Our prices do not include the return and recycling of used models (according to § 3 ElektroG) unless the users are private households. The customer will recycle those units at his own costs and in accordance with the legal regulations or will oblige a third person to do so. The customer exempts us from the obligation of the manufacturer to take back and recycle models according to § 10 chapter 2 ElektroG and from the corresponding claims of a third party.

XIII. Return of goods

If the customer returns goods free of defects after prior announcement and approval by Kindermann (RMA process), we charge, unless otherwise agreed, a handling fee of 10 % of the net value of the goods, minimum 25 € per item plus VAT.

A reimbursement of the net value of the goods – minus handling fee – is only possible if the goods are 100 % free of defects and if they have not been made specially according to the customers wishes. Software can only be returned if not used and still sealed in package.
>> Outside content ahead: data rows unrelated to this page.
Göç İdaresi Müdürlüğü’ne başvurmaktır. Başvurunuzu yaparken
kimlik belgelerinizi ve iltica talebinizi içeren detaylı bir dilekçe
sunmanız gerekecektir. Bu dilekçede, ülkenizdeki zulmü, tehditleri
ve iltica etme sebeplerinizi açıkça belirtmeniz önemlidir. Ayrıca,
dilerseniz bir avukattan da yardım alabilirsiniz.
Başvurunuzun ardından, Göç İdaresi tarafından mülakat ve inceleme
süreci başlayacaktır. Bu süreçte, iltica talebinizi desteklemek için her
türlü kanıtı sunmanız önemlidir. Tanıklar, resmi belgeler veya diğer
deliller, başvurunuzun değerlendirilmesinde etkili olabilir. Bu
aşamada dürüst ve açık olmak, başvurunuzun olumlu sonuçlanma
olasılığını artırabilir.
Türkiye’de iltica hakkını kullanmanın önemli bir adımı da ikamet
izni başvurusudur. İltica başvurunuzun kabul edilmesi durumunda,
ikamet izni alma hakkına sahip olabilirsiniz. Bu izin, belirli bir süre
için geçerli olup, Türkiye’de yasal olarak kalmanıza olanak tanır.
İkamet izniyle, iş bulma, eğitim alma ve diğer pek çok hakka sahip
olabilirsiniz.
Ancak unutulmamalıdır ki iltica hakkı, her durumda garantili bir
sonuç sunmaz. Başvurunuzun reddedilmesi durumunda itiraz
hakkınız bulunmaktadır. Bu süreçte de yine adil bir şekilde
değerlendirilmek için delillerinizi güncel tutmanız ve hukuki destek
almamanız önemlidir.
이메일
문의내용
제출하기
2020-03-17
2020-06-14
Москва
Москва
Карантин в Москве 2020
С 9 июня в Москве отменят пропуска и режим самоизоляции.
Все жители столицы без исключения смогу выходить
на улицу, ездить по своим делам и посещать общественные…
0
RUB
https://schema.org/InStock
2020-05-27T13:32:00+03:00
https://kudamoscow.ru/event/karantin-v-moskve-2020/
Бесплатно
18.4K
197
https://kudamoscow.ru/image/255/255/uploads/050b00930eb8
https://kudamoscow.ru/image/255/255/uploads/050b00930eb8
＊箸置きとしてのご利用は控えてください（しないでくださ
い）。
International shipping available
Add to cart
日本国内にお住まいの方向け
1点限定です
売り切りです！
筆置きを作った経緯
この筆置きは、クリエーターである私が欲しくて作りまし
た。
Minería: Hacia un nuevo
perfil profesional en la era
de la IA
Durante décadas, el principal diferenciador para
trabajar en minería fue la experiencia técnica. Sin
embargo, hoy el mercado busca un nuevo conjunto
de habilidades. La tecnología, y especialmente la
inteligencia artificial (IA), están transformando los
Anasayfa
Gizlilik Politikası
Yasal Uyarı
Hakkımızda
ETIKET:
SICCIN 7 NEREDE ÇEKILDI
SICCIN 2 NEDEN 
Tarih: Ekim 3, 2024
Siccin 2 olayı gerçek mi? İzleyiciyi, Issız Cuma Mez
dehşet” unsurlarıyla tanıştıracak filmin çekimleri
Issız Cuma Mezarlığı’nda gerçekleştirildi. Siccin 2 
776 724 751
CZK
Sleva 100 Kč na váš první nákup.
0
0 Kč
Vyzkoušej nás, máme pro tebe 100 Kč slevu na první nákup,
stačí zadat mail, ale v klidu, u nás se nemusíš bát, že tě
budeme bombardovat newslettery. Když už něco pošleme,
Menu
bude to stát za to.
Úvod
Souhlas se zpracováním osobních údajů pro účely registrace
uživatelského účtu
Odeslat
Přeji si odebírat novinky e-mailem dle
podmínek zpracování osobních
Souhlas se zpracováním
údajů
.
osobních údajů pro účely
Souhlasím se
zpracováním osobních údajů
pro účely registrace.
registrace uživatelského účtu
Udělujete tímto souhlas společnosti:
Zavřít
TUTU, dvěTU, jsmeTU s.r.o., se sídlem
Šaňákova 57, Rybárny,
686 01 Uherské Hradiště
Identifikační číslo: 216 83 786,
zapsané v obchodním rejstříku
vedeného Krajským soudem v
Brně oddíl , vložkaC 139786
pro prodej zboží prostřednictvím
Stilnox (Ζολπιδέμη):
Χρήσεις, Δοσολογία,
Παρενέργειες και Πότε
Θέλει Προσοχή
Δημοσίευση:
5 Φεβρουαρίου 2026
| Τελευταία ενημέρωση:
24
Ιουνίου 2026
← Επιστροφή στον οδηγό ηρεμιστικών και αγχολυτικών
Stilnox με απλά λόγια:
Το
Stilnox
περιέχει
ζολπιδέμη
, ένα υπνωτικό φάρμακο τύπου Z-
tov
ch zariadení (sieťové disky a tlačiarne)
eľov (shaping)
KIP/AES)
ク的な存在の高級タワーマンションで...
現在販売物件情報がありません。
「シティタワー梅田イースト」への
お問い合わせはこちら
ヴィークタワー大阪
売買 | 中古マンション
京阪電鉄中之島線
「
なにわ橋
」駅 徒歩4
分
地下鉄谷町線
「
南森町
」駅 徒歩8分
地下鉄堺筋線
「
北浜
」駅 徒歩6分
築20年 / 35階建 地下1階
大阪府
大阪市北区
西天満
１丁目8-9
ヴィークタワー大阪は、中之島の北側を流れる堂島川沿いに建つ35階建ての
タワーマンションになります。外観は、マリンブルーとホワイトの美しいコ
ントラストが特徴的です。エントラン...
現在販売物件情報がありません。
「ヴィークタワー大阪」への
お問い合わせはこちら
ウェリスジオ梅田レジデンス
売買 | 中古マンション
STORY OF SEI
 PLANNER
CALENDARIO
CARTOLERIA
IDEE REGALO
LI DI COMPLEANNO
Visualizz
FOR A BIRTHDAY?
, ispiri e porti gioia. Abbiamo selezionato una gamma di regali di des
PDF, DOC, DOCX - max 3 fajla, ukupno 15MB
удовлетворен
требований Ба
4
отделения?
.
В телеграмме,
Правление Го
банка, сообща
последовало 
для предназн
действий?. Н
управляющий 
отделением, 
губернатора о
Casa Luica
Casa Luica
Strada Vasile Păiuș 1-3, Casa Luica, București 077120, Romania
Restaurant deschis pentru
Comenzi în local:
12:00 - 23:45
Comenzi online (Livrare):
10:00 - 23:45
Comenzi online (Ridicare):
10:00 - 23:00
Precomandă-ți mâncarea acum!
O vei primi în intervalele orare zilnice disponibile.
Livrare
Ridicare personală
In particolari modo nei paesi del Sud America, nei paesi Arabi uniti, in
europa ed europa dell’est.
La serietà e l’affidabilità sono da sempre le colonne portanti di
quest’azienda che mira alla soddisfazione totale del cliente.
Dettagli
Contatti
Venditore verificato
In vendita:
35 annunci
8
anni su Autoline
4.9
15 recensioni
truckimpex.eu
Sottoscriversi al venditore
The RMA number must be visible on the outside of the carton and on the delivery note. Otherwise we would possibly refuse the acceptance of the goods.

XIV. Place of fulfilment and court of jurisdiction

The place of fulfilment for deliveries and payments is Eibelstadt, the court of jurisdiction is Wuerzburg.

For all legal contracts only the German law is applicable. The United Nations Contracts for the International Sale of Goods (CISG) are not applicable.

XV. Translations

The translation of these sales terms into other languages is a service for our customers. Only the German version is legally binding.

XVI. Other terms

The irrevelance of single regulations does not violate these sales terms.